━━ 页面节选 ━━
HiDream-O1开源：8B参数像素级统一Transformer-阿里云开发者社区

引言

HiDream.ai开源了HiDream-O1-Image，一个8B参数的像素级统一生成基础模型。彻底抛弃传统的VAE和分离式文本编码器，将原始图像像素、文本token和任务条件映射到单一共享token空间，通过Unified Transformer（UiT）架构实现端到端的上下文视觉生成。仅8B参数即在GenEval、DPG、CVTG-2K等多项基准上进一步刷新SOTA。本次开源包括未蒸馏版（50步）和蒸馏版Dev变体（28步），以及推理驱动的提示代理（Reasoning-Driven Prompt Agent）。

开源地址：

ModelScope：

https://modelscope.cn/models/HiDream-ai/HiDream-O1-Image

GitHub：

https://github.com/HiDream-ai/HiDream-O1-Image

模型效果

Artificial Analysis竞技场排名

HiDream-O1-Image（代号：Peanut）在Artificial Analysis文本到图像竞技场中首次亮相即排名第8，超越Z-Image Turbo、Qwen-Image和FLUX.2 [Dev]，成为当前领先的开源权重文本到图像模型（2026-5-5）。

通用文本到图像生成

支持多种电影镜头语言、多样艺术风格和多面板故事板生成，分辨率最高达2,048×2,048。原生支持15种电影镜头和视角控制，涵盖远全景到特写的7种景别、高低角度等4种机位、以及正面到四分之三视角的4种朝向。

长文本渲染与布局控制

精准的多区域、多语言文本渲染能力，在CVTG-2K和LongText-Bench上达到或领先SOTA。支持海报、演示文稿、电商直播画面、信息图等复杂图文排版场景。

指令编辑与主体个性化

单一模型同时支持指令式图像编辑和主体驱动个性化生成。在UniSubject基准上，8B模型即在2-3主体、4-8主体和9-11主体三个配置中均取得强劲表现，200B+版本进一步超越GPT Image 2和Seedream-4.0。

模型架构

统一多模态token化

HiDream-O1-Image将所有输入统一编码为三种token类型：

文本Token：经提示代理精化后的文本指令，通过骨干网络的原生词表转换为离散token
条件Token：编辑源图或参考主体等条件图像，通过SigLip-2视觉编码器提取语义token，经可学习投影对齐到共享空间
生成Token：目标图像通过扩散过程构造噪声样本，分割为patch后经可学习patch嵌入映射到共享空间

三种token拼接后送入统一Transformer骨干进行联合上下文推理，最后通过线性预测头将输出token映射回干净图像patch。
━━━
> [任务要求 A]
根据上面关于HiDream-O1-Image的页面节选，回答下列问题：
(i) 蒸馏版Dev变体用多少步？
(ii) 通用文本到图像生成的分辨率最高是多少？
(iii) 条件Token通过哪种视觉编码器提取语义token？
> [任务要求 B] 从上面关于HiDream-O1-Image的页面节选最后一句之后接着往下写。
━━ 存储数据 ━━
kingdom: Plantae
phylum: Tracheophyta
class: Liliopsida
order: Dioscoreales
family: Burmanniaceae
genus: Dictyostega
━━━
> [练习作答 A]
(i) 28步。
(ii) 2,048×2,048。
(iii) SigLip-2视觉编码器。

> [练习作答 B]
混合统一注意力

条件token和文本token采用因果注意力，仅关注序列中前面的token，保持自回归特性。生成token采用全注意力，可关注所有token以捕获全局空间依赖。这一设计在统一Transformer中同时保留了语言建模的自回归结构和图像生成的空间一致性。

骨干网络

基于decoder-only Transformer架构，继承自大语言模型。8B版本从Qwen3-VL-8B-Instruct初始化，复用其多模态预对齐能力；200B+版本将像素级统一Transformer扩展至超过2000亿参数。两个版本均采用RMSNorm、SwiGLU和RoPE，扩散时间步编码为额外的特殊token。

训练目标

采用联合优化目标：Flow Matching损失用于图像预测，LPIPS损失和感知DINO损失提供感知监督，平衡结构回归与感知对齐。

训练流程

渐进式预训练（三阶段）

阶段	分辨率	训练任务
基础对齐	512×512	T2I + 语言建模 + 多模态理解，大batch处理数十亿图文对
通才上下文学习	1024×1024	扩展至图像编辑和主体个性化，集成Prompt Agent推理
高保真精炼	2048×2048	超高分辨率子集精炼细节和感知质量

全阶段保留原始宽高比，支持灵活多分辨率生成。

后训练（两阶段）

SFT：数十万高质量样本提升视觉美学和写实感，同步微调Prompt Agent的推理轨迹，将时间步采样从Logit-Normal改为均匀采样以增强后期去噪细节
RLHF：采用GRPO，聚合OCR准确率、美学评分、指令遵循和推理质量等多维奖励信号

蒸馏加速（Dev版本）

HiDream-O1-Image-Dev通过对抗扩散蒸馏将推理步数从50步压缩至28步。采用DMD目标对齐学生与教师的轨迹分布，配合标准扩散损失和对抗损失联合优化，在保持感知保真度的同时大幅提升推理速度。

模型推理与训练

使用官方仓库推理

环境准备：

git clone https://github.com/HiDream-ai/HiDream-O1-Image.git
cd HiDream-O1-Image
pip install -r requirements.txt

建议安装flash-attn，如果您未安装（或无法安装）flash-attn，则必须编辑 models/pipeline.py 第 291 行，将 "use_flash_attn": True 改为 "use_flash_attn": False —— 否则推理时将因无法导入内核而失败。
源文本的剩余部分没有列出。